The Vineyard is God’s, of course, and Pope St. Gregory points out that at no time has God failed to send workers into His Vineyard.  First the Patriarchs, then the Doctors of the Law and the Prophets, and now His Apostles and their successors, and the faithful. The natural state of our hearts, as God made them, is to love our neighbor, to rejoice with our neighbors when they are joyful, and to be sad when they are sorrowful. When we feel sadness or resentment at the happiness of others, then we are being envious. The workers who were called early to the vineyard were envious of those who were called at the last hour because they received the same wages. “Is thy eye evil because I am good?” our Lord said to them.

Today’s Gospel is also a message to the Jews of Christ’s time that salvation is about to be offered to the Gentiles, that the Law of Moses will give way to the Christian Law through the preaching of the Apostles. Dom Guéranger points this out: “By the selfish murmuring made against the master of the house by the early laborers, our Lord signifies the indignation which the scribes and Pharisees would show at the Gentiles being adopted as God’s children. He shows them how their jealousy would be chastised: Israel, that had labored before us, shall be rejected for their obduracy [hardness] of heart, and we Gentiles, the last comers, shall be made first, for we shall be made members of that Catholic Church, which is the bride of the Son of God.” This is the interpretation given by Sts. Augustine and Pope St. Gregory the Great and others, but it also contains within it the second instruction, and that is that God invites each of us individually and personally to labor in His Vineyard for the promised payment.

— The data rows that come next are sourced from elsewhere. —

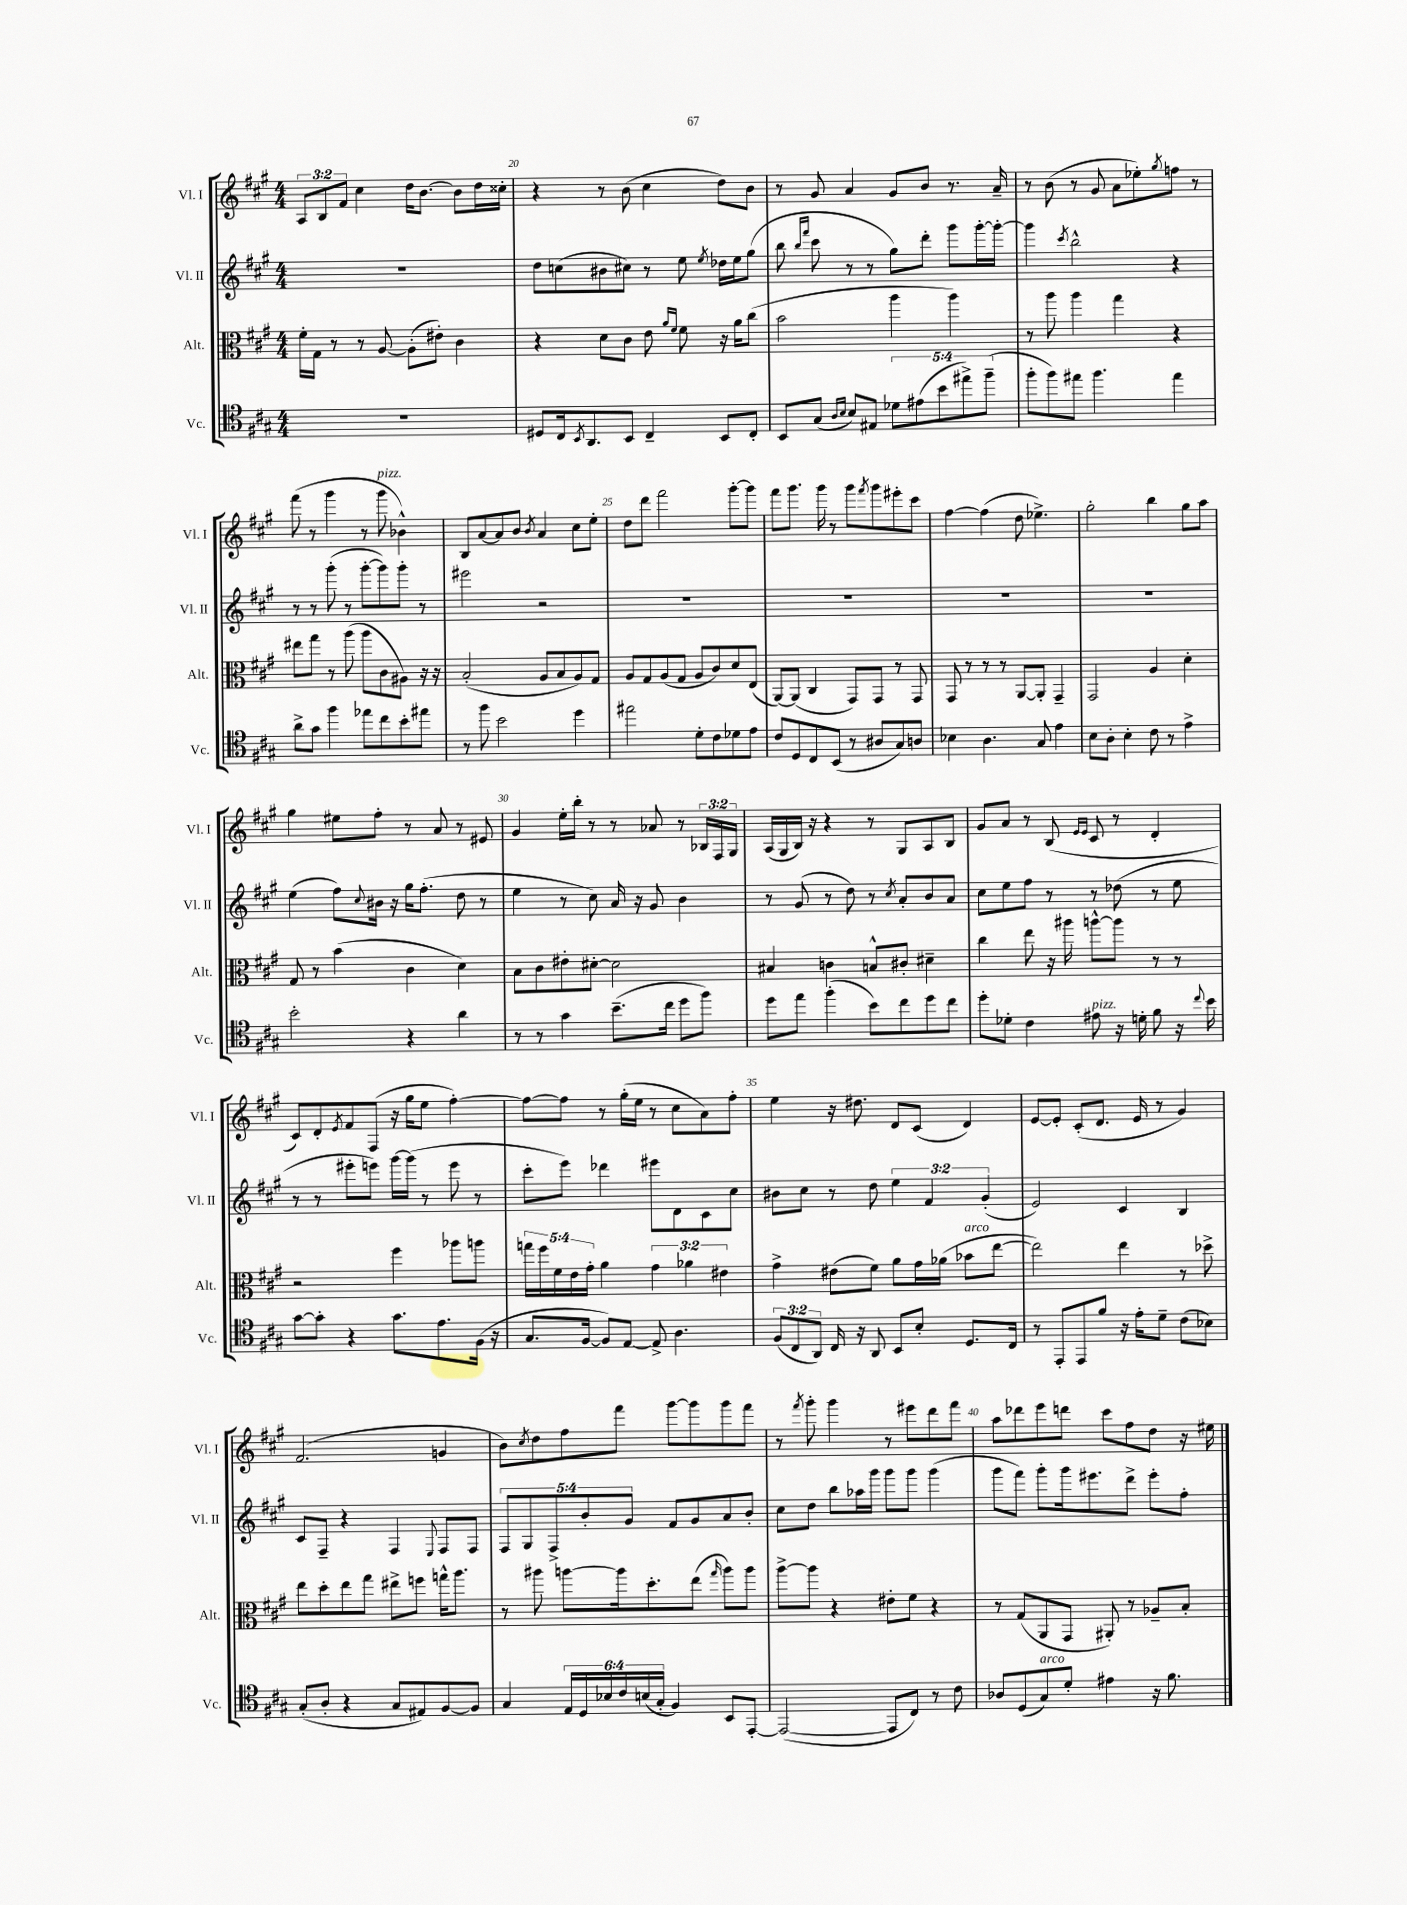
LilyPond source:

<<
\new StaffGroup <<
\new Staff = "s0" \with { instrumentName = "Vl. I" shortInstrumentName = "Vl. I" } {
    \clef treble \key a \major \numericTimeSignature \time 4/4 \override Staff.TupletNumber.text = #tuplet-number::calc-fraction-text
    \tuplet 3/2 { a8 b8 fis'8 } cis''4 d''16 b'8.~ b'8 d''16 cisis''16-. |
    r4 r8 b'8( cis''4 d''8) b'8 |
    r8 gis'8 a'4 gis'8 b'8 r8. a'16-- |
    r8 b'8( r8 gis'8 a'8 ees''8-.) \acciaccatura { gis''8 } f''8 r8 |
    fis'''8( r8 gis'''4 r8 gis'''8^\markup { \italic "pizz." } bes'4-^) |
    b8 a'8~ a'8 b'8 \acciaccatura { b'8 } a'4 cis''8 e''8-. |
    d''8 d'''8 fis'''2 gis'''8~-. gis'''8 |
    fis'''8 gis'''8. gis'''16 r8 gis'''8 \acciaccatura { fis'''8 } gis'''8 eis'''8-. cis'''8 |
    fis''4~ fis''4( d''8 ees''4.->) |
    gis''2-. b''4 gis''8 a''8 |
    gis''4 eis''8 fis''8-. r8 a'8 r8 eis'8 |
    gis'4 e''16-. b''16-. r8 r8 aes'8 r8 \tuplet 3/2 { bes16 fis16 gis16 } |
    a16( gis16 b16) r16 r4 r8 gis8 a8 b8 |
    gis'8 a'8 r8 b8( \grace { e'16 e'16 } cis'8 r8 d'4-. |
    cis'8) d'8-. \acciaccatura { e'8 } fis'8 fis8( r16 gis''16 e''8 fis''4~-.) |
    fis''8~ fis''8 r8 gis''16-.( e''16 r8 cis''8 a'8) fis''8-. |
    e''4 r16 dis''8. d'8 cis'8( d'4) |
    e'8~ e'8-. cis'8-.( d'8. e'16 r8 gis'4) |
    fis'2.( g'4 |
    b'8) \acciaccatura { cis''8 } d''8 fis''8 fis'''8 gis'''8~ gis'''8 gis'''8 fis'''8 |
    r8 \acciaccatura { fis'''8 } gis'''8-. gis'''4 r8 eis'''8 d'''8 fis'''8 |
    a''8 des'''8 e'''8 d'''8 cis'''8 fis''8 d''8 r16 eis''16 \bar "|." |
}
\new Staff = "s1" \with { instrumentName = "Vl. II" shortInstrumentName = "Vl. II" } {
    \clef treble \key a \major \numericTimeSignature \time 4/4 \override Staff.TupletNumber.text = #tuplet-number::calc-fraction-text
    R1 |
    d''8 c''8( bis'8 cis''8) r8 e''8 \acciaccatura { e''8 } des''16 e''16 gis''8( |
    b''8 \grace { b''16 fis'''16 } cis'''8 r8 r8 gis''8) d'''8-. gis'''8 gis'''16~-. gis'''16~-. |
    gis'''4 \acciaccatura { cis'''8 } b''2-^ r4 |
    r8 r8 gis'''8-.( r8 gis'''8~-. gis'''8) gis'''8-. r8 |
    eis'''2 r2 |
    R1 |
    R1 |
    R1 |
    R1 |
    e''4( fis''8) \appoggiatura { cis''8 } bis'16 r16 gis''16 fis''8.-.( d''8 r8 |
    e''4 r8 cis''8) a'16 r16 gis'8 b'4 |
    r8 gis'8( r8 d''8) r8 \acciaccatura { cis''8 } a'8-. b'8 a'8 |
    cis''8 e''8 fis''8 r8 r8 des''8( r8 e''8 |
    r8 r8 eis'''8-. e'''8) gis'''16~ gis'''16( r8 e'''8 r8 |
    cis'''8-. e'''8) des'''4 eis'''8 d'8 cis'8 cis''8 |
    bis'8 cis''8 r8 d''8 \tuplet 3/2 { e''4 fis'4 gis'4-.( } |
    e'2) cis'4 b4 |
    cis'8 fis8-- r4 fis4 \appoggiatura { e8 } fis8 fis8 |
    \tuplet 5/4 { fis8 gis8 fis8-> b'8-. gis'8 } fis'8 gis'8 a'8 b'8-. |
    cis''8 d''8 b''8 aes''16 gis'''16 gis'''8 gis'''8 gis'''4( |
    gis'''8 fis'''8) gis'''8-. gis'''16 eis'''8. d'''8-> eis'''8-. fis''8-. \bar "|." |
}
\new Staff = "s2" \with { instrumentName = "Alt." shortInstrumentName = "Alt." } {
    \clef alto \key a \major \numericTimeSignature \time 4/4 \override Staff.TupletNumber.text = #tuplet-number::calc-fraction-text
    fis'16-. gis16 r8 r8 a8~ a8-.( eis'8-.) cis'4 |
    r4 d'8 cis'8 e'8 \grace { a'16 fis'16 } fis'8 r16 a'16 cis''8( |
    b'2 a''4 a''4) |
    r8 a''8 a''4 gis''4 r4 |
    eis''8 gis''8 r8 a''8( a''8 cis'8 ais8) r16 r16 |
    b2-.( a8 b8 a8) gis8 |
    a8 gis8 a8( gis8 a8 cis'8) d'8 e8( |
    a,8~) a,8( cis4 gis,8) gis,8 r8 gis,8 |
    gis,8 r8 r8 r8 a,8~ a,8-. gis,4-- |
    gis,2 a4 d'4-. |
    gis8 r8 b'4( cis'4 d'4) |
    b8 cis'8 eis'8-. dis'8~-. dis'2 |
    bis4 c'4 b8-^ cis'8-. dis'4-- |
    cis''4 e''8 r16 ais''16 a''8~-^ a''8 r8 r8 |
    r2 fis''4 aes''8 a''8 |
    \tuplet 5/4 { g''16 fis''16 fis'16 e'16 gis'16-. } a'4 \tuplet 3/2 { gis'4 aes'4 eis'4 } |
    gis'4-> eis'8( fis'8) a'8 gis'16 aes'16( bes'8^\markup { \italic "arco" } e''8~ |
    e''2) e''4 r8 des''8-> |
    e''8 d''8-. e''8 gis''8 eis''8-> f''8 g''16-^ a''8. |
    r8 ais''8 a''8~ a''16 d''8.-. e''8( \grace { gis''16 } a''8) a''8 |
    a''8~-> a''8 r4 eis'8-. fis'8 r4 |
    r8 gis8( a,8 gis,8 ais,8-.) r8 aes8-- b8-. \bar "|." |
}
\new Staff = "s3" \with { instrumentName = "Vc." shortInstrumentName = "Vc." } {
    \clef tenor \key a \major \numericTimeSignature \time 4/4 \override Staff.TupletNumber.text = #tuplet-number::calc-fraction-text
    R1 |
    dis8 cis16 \acciaccatura { b,8 } a,8. b,8 cis4-- b,8 cis8-. |
    b,8 gis8( \grace { a16 b16 } b8) eis8 \tuplet 5/4 { des'8 eis'8( b'8 eis''8->) fis''8--( } |
    fis''8-. fis''8) eis''8 fis''4. eis''4 |
    a'8-> gis'8 fis''4 ees''8 cis''8 b'8-. eis''8 |
    r8 fis''8 b'2 d''4 |
    eis''2 d'8-. cis'8 des'8 e'8 |
    cis'8 d8 cis8 b,8( r8 ais8 gis8) a8 |
    bes4 a4. gis8 e'4 |
    b8 a8-. b4-. cis'8 r8 e'4-> |
    b'2-. r4 a'4 |
    r8 r8 gis'4 b'8.--( cis''16 d''8 fis''8) |
    d''8 e''8 fis''4-.( b'8) cis''8 d''8 cis''8 |
    d''8-. des'8-. cis'4 eis'8^\markup { \italic "pizz." } r16 d'16-. fis'8 r16 \appoggiatura { cis''8 } b'16 |
    gis'8~ gis'8-. r4 gis'8. e'8. fis16( r16 |
    gis8. fis16~ fis8) e8~ e8-> a4. |
    \tuplet 3/2 { fis8( cis8 a,8) } cis16 r16 a,8 b,8 b8-. d8. cis16 |
    r8 e,8-. e,8 fis'8 r16 e'16-. d'8-- cis'8( bes8) |
    gis8-.( a8-. r4 gis8 eis8) fis8~ fis8 |
    gis4 \tuplet 6/4 { e16 d16 bes16 cis'16 b16( gis16-. } fis4) b,8 e,8~-. |
    e,2~( e,8 cis8) r8 cis'8 |
    aes8 d8( gis8^\markup { \italic "arco" }) d'8-. eis'4 r16 fis'8. \bar "|." |
}
>>
>>
\layout { \context { \Score currentBarNumber = #19 \override BarNumber.break-visibility = ##(#f #t #t) barNumberVisibility = #(every-nth-bar-number-visible 5) } }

These hours in the parable can also be seen as the years of our lives. Morning is the childhood of our reason. The third hour, adolescence, because while the heat and energy of youth increases, it is as though the sun mounts higher in the sky. The sixth hour is young manhood and womanhood, because the sun is now at its zenith when we are at our full strength. The ninth hour is our mature age because as the sun now declines so does the heat and energy of youth. The eleventh hour is our old age. Some are called to our good life in their young years, others in adulthood, others  in maturity and still others in old age. Laborers are called at different hours to the Vineyard. We should all look to our manner of living then to see if we are really laboring the Vineyard of the Lord. Those who live for themselves and feed on the pleasures of the world are truly idle because they do not work for the fruit of divine labor. That fruit is heaven.  It is good to remind ourselves, also, that God does not promise us a second calling if we do not answer the first.

 St. Paul’s letter to the Corinthians today speaks of our lives as a race, that we should run to  win, and the prize we seek is the incorruptible crown of eternal life with God. Paul was aware that he might lose this race, so he chastised his body and kept it in subjection to the spirit. We have an inclination to sin. It is an effect of the Original Sin of Adam and Eve and defines the human condition, that is, it’s part of what we are. Our only means of winning the race is to subject our bodies to the spirit. This is a very harsh doctrine because we know that it is difficult, to say the least, to make an impression on those whose happiness is fixed only on the things of this present life. “Vanity of vanities, and all is vanity.” (Ecclesiastes 1: 2) But for these people, we pray.

It’s easy for us to become indifferent to praying and to the liturgy of the Church.  Liturgy means the way we worship God, in a certain order and in certain forms given to us by Jesus and His Church.  It’s also easy to become indifferent to the rules of the Church regarding fasting and attending Mass.  Before the fall of our first parents we could walk and talk with God, but now we have to fight the devil all our lives to get to see God at the end.  So use these days before Easter to develop habits of holiness by praying, fasting, going to Confession and by attending Mass and receiving Communion as often as possible, but always on Sunday, the Lord’s Day. The Church and Her priests are here to show you the way to heaven.  +++


Do not let His Blood fall uselessly on your soul.